The Ocean at the End of the Lane
It has been some time since Neil Gaiman handed over a novel for adults. You'd have to go back to 2005 for ANANSI BOYS to find the last one. Since then, he's been busy with kids books, film adaptations and television. He says he escaped to Florida thinking to write a sequel to AMERICAN GODS. What came out of him instead was the beautiful, chilling and bittersweet THE OCEAN AT THE END OF THE LANE.
Our narrator is a grown man, making his way through a funeral on autopilot. Needing to get away from it all, he drives. He leads his car to his old haunts, driving past what was the spot where his old house once stood when he was seven, and bringing himself to stop at the end of the lane, where 11-year-old Lettie Hempstock lived with her mother and grandmother. And where Lettie showed him the small duck pond she insisted was an ocean.
"What Gaiman excels at, and where THE OCEAN AT THE END OF THE LANE truly succeeds, is in its honest examination of youth, and the very real scariness of being such a tiny soul in a world so vast that you cannot comprehend it."
There, on the shores of the water, our narrator begins to recall his youth, and the horrors and wonders that occurred when he was seven. Things he had long forgotten begin to rise to the surface and gaps start filling in his memory --- memories of loss, heartache, friendship, magic and fear.
THE OCEAN AT THE END OF THE LANE is a glorious work. Reading through it, you can find hints of AMERICAN GODS in the timelessness of the three Hempstock women, and you can see traces of CORALINE with the introduction of Ursula Monkton. Yet, while you can find those pieces woven into the fabric of the tale, Gaiman does what he always does: weaves magic and makes new what seems aged and familiar.
The narrator, unnamed through the entire novel, is the perfect connection for readers, drawing on the past and on childhood memories, recalling the fears of those tender young days, and touching that part of us that has felt those same fears. He is alone, without friends, but embraces books and reads voraciously, using some of what he reads to get him out of his scrapes. He has a mistrust of grownups, and in some cases they frighten him. All it takes is for Lettie Hempstock and a touch of magic to change his entire life, but not without walking a dark path in return.
The Hempstock women are solid, strong characters. At times they are humorous, while at others they turn a simple phrase that calls up a memory of long ago, which causes a smile. Lettie, in particular, is an adventurous 11-year-old, but very protective of our narrator. When she speaks, you believe her. When she tells you her pond is an ocean, you know she would not lie.

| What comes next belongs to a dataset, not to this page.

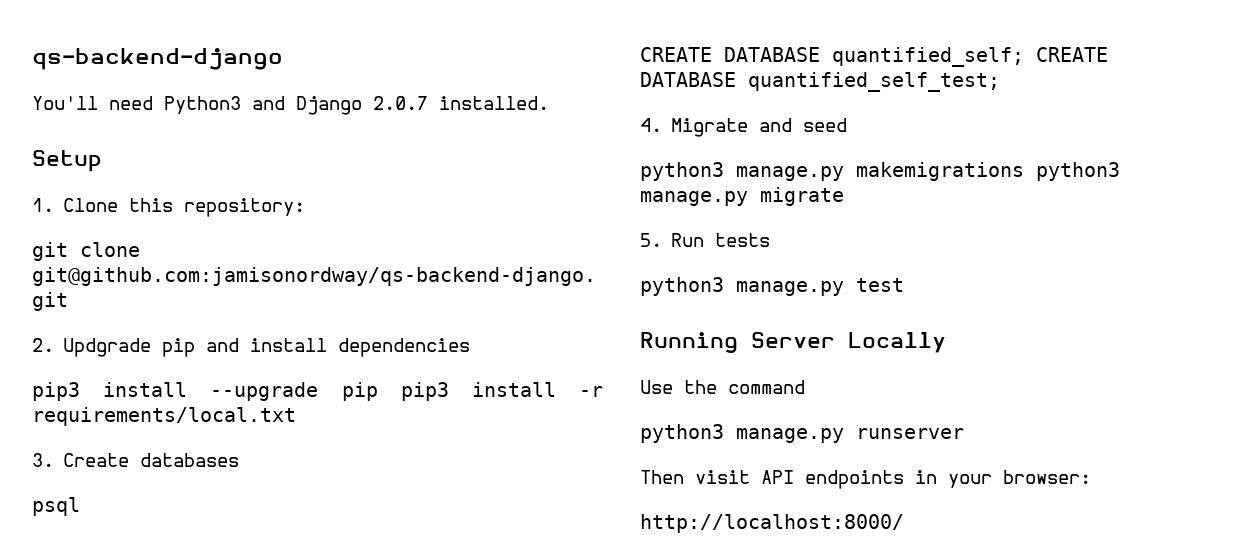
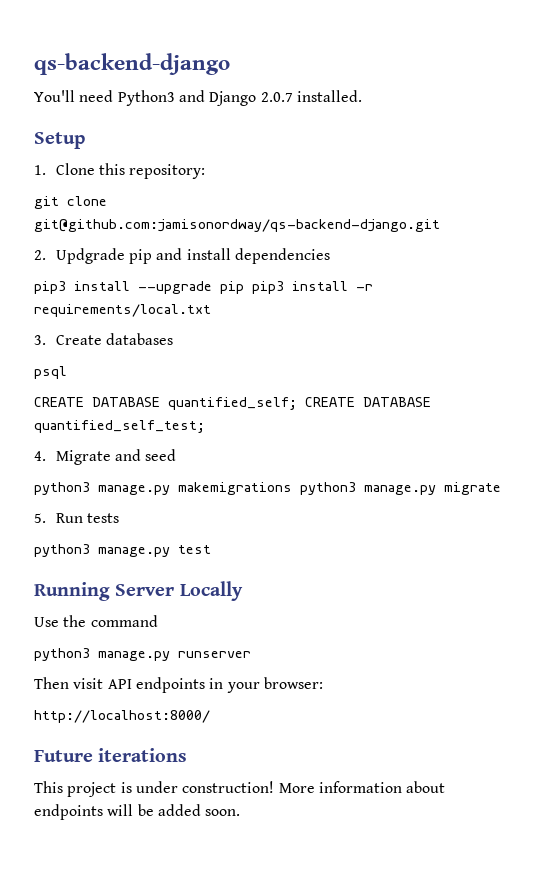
(904, 523) none -> [34,748,188,762] [34,781,446,797] [34,804,241,820] // Future iterations // This project is under construction! More information about endpoints will be added soon.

What Gaiman excels at, and where THE OCEAN AT THE END OF THE LANE truly succeeds, is in its honest examination of youth, and the very real scariness of being such a tiny soul in a world so vast that you cannot comprehend it. Yet, ultimately, being big doesn't give you all the answers, and many times you're still just as scared. All you can do is live, and strive each and every day to make it worthwhile.